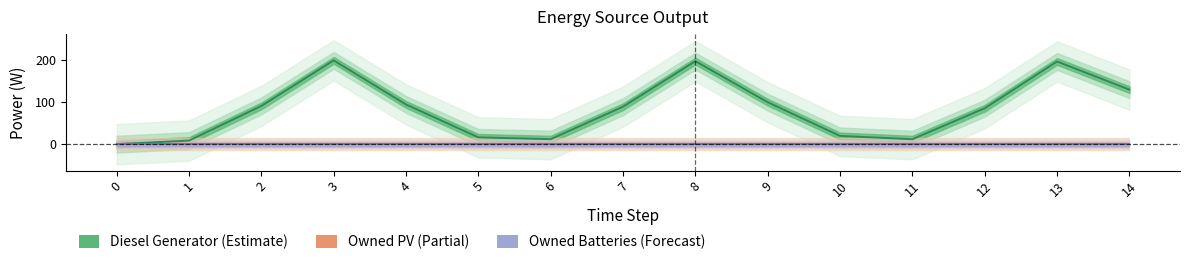

The value of Owned PV (Partial) at 12 is 0.0. True or false?

True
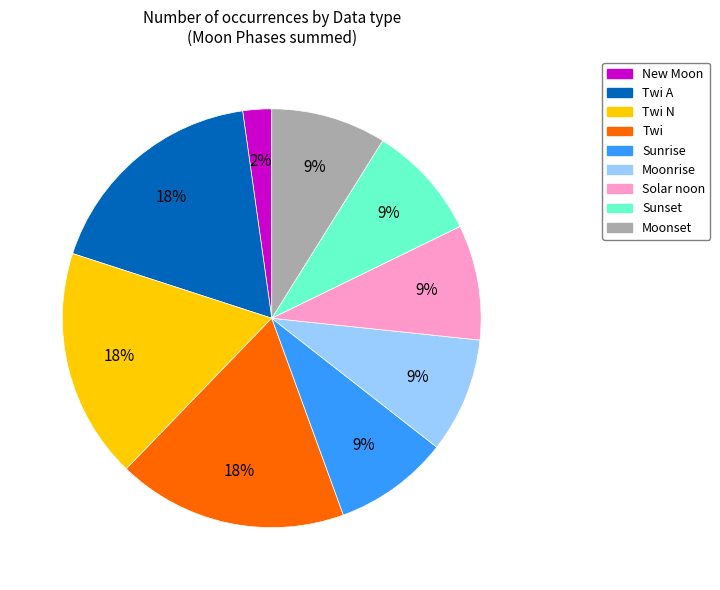

Is there any slice that represents more than half of the pie?

No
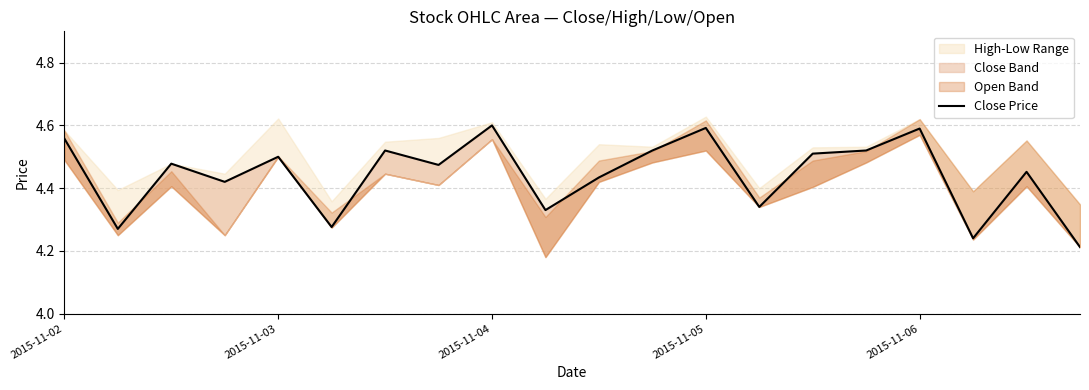

List the labels in order of value, largest first.

8, 12, 16, 2015-11-02, 6, 11, 15, 14, 2015-11-06, 2015-11-04, 7, 18, 10, 2015-11-05, 13, 9, 5, 2015-11-03, 17, 19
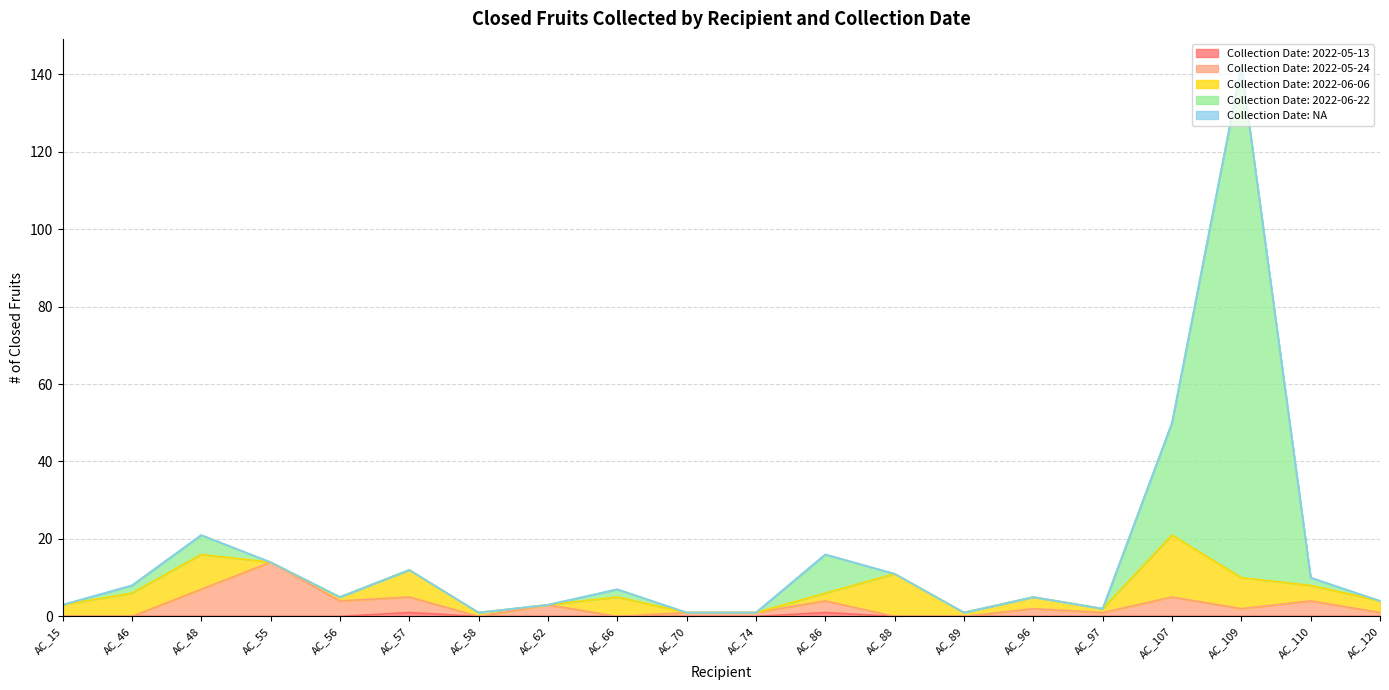

At which category is the sum across all series the highest?

AC_109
_ _ _ _ _ _ _
**Directions**:
Reproduce the entire listing above word for word, but leave out the pictures.

**Answer for this exercise**:
The value of Owned PV (Partial) at 12 is 0.0. True or false?

True

Is there any slice that represents more than half of the pie?

No

List the labels in order of value, largest first.

8, 12, 16, 2015-11-02, 6, 11, 15, 14, 2015-11-06, 2015-11-04, 7, 18, 10, 2015-11-05, 13, 9, 5, 2015-11-03, 17, 19

At which category is the sum across all series the highest?

AC_109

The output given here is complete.